Cómo es que “desatoré” mis piernas del asiento de adelante sigue siendo un misterio para mí. Al día siguiente, mi compañera de enfrente, al compartir nuestras experiencias sobre el sismo, habría de declarar, para mi mala fama, que, acostumbrada como estaba a que yo jugara con su banca, en un primer momento pensó que yo era el que estaba moviendo la banca, aunque esta vez, menos recatadamente, y con más fuerza, hasta que se percató de que estaba temblando.
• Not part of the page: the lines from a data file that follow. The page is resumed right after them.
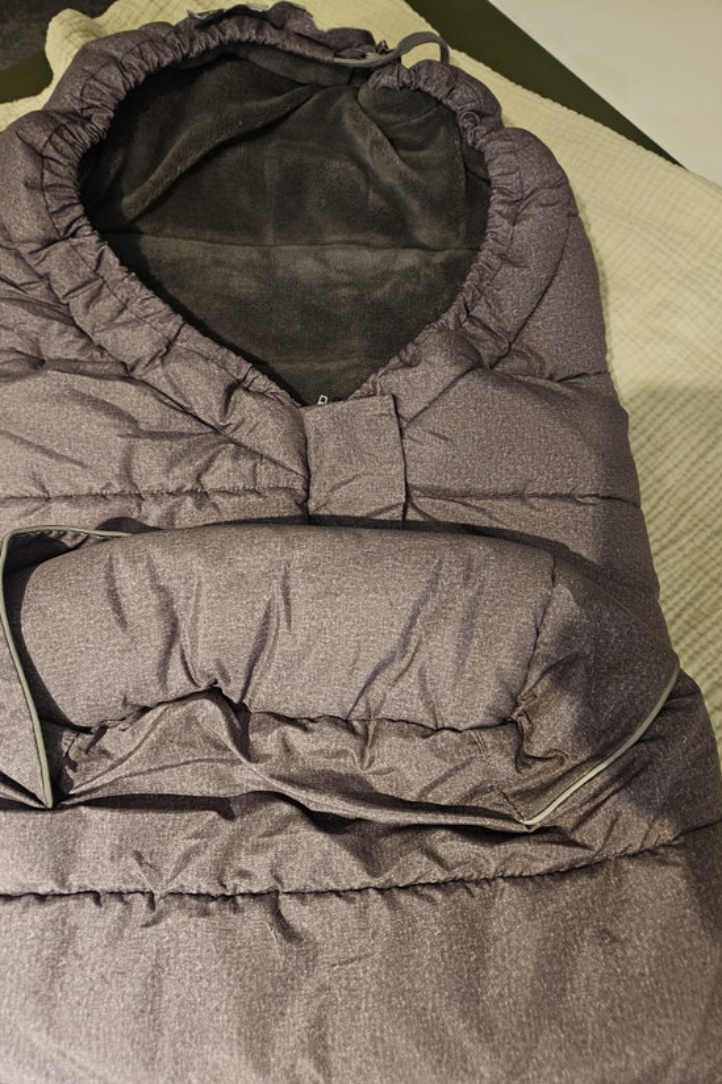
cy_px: 541
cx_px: 326
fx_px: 722
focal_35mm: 24
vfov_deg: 73.8
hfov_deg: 53.0
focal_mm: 5.4
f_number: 1.8
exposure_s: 1/25
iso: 640
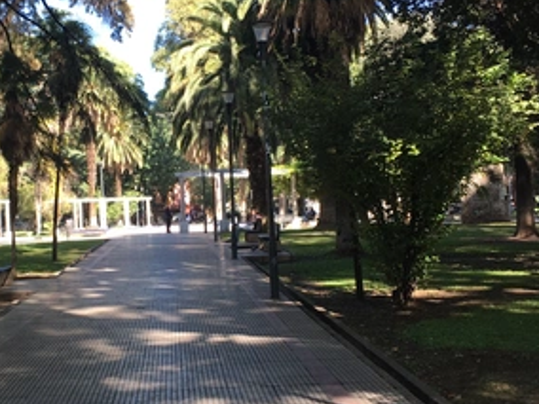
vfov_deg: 32.2
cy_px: 193
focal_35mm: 45
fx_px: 701
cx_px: 137
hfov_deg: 40.9
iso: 25
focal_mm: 4.15
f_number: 2.2
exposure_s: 1/191
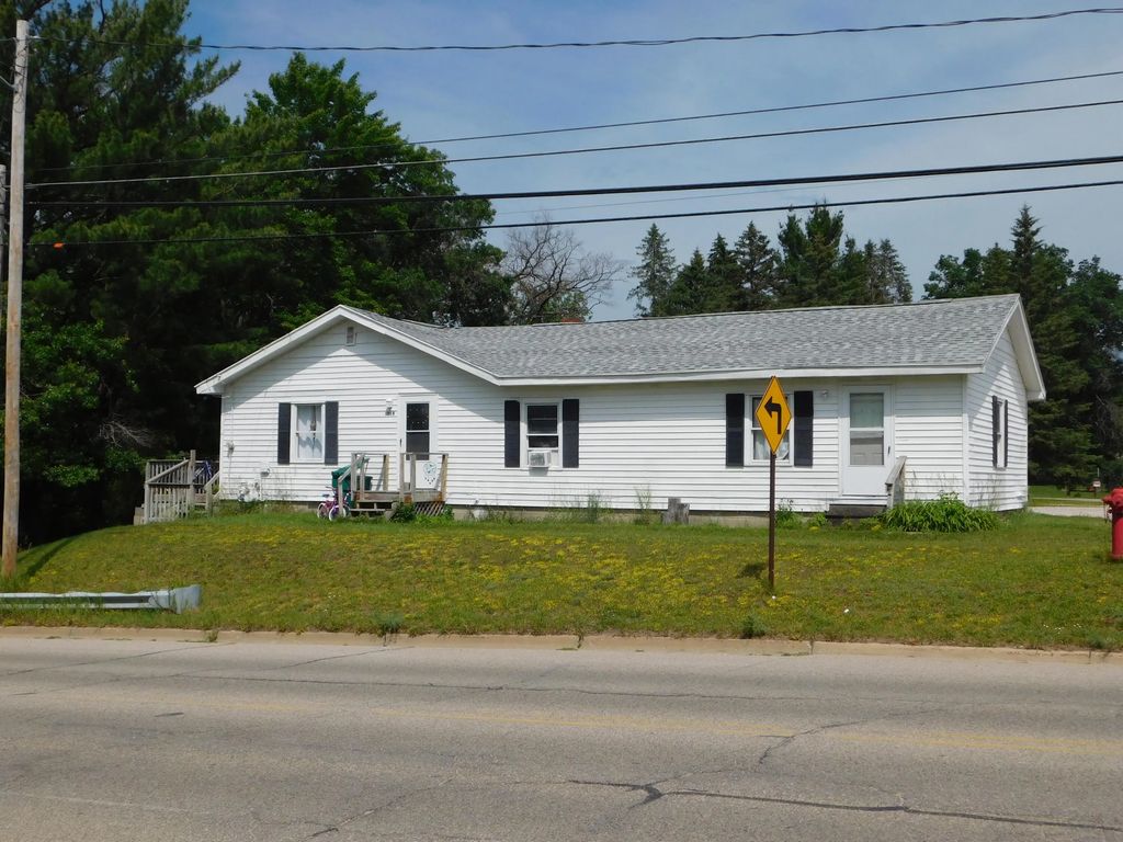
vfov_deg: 36.0
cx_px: 562
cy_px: 421
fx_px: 1298
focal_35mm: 40
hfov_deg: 46.8
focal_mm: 7.1
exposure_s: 1/800
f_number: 7.2
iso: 125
Salimos como pudimos a los pasillos, dirigiéndonos al patio, mientras los ventanales de los salones se estremecían de atrás para adelante, coordinándose para realizar una pieza musical, cuantimás tétrica, digna de película de terror. 

No obstante, y aunque no pensábamos que fuera realidad, o que fuera de utilidad, la escuela nos había informado tiempo atrás que durante las vacaciones habían mandado poner marcos de plástico o algo del estilo, a manera de película protectora para evitar que los fragmentos de las ventanas cayeran sobre nuestras cabezas. En su momento, cuando nos revelaron este gasto, creímos que era un intento por desviar recursos o justificarlos: inocentes niños, acostumbrados a condiciones negligentes, nunca creímos hacer uso de esta novedosa y aparentemente costosa película. Afortunadamente para ambas partes, autoridades y alumnos, resultó ser de bastante utilidad la tecnología. 

Una vez en el patio, todos nos reunimos alrededor del punto en caso de sismo. Nadie tenía señal y todos querían contactarse con sus padres, hermanos, novias, novios, o simplemente con el exterior para saber qué estaba pasando. Los sollozos, algunos incluso llegando a los berridos no se hicieron esperar. Yo estaba bastante tranquilo: pecando de introspección, mi mecanismo de defensa, quizá de represión, a diferencia del grueso de la población, que es la negación, es su contraparte, la aceptación inmediata: lo que tenga que pasar va a pasar o va a pasar y no puedo hacer nada para evitarlo. 

Me senté a esperar a mi papá, que no hizo excepciones, y llegó, como de costumbre, tarde por mí, alegando, igual que en las ocasiones en que se rebajaba a darme explicaciones, tránsito, lo cual no deja de ser verdadero, pero viniendo de él, no podía sino ser muy dudoso. 

Como la ciudad estaba paralizada, caminamos por la zona circundante buscando qué comer. Llegamos a una plaza en donde algunos de los restaurantes regalaban la comida, que muy probablemente no venderían en mucho tiempo, la cual era más bien pasable, sin demeritar su labor altruista. Hicimos tiempo para que la ciudad se desazolvara del tránsito, y nos dirigimos a mi casa, donde encontramos a mi mamá. 

En conclusión, y en concordancia con la intención de esta narración, espero que haya logrado transmitir que este día fue uno más para mí, afortunadamente. No perdí a nadie, ni perdí la vida; llegaron tarde por mí, comí, y regresé a mi casa, sin mayores afectaciones. Sin embargo, resulta significativa la experiencia porque aprendí cómo me desenvolvería en un sismo de magnitudes similares.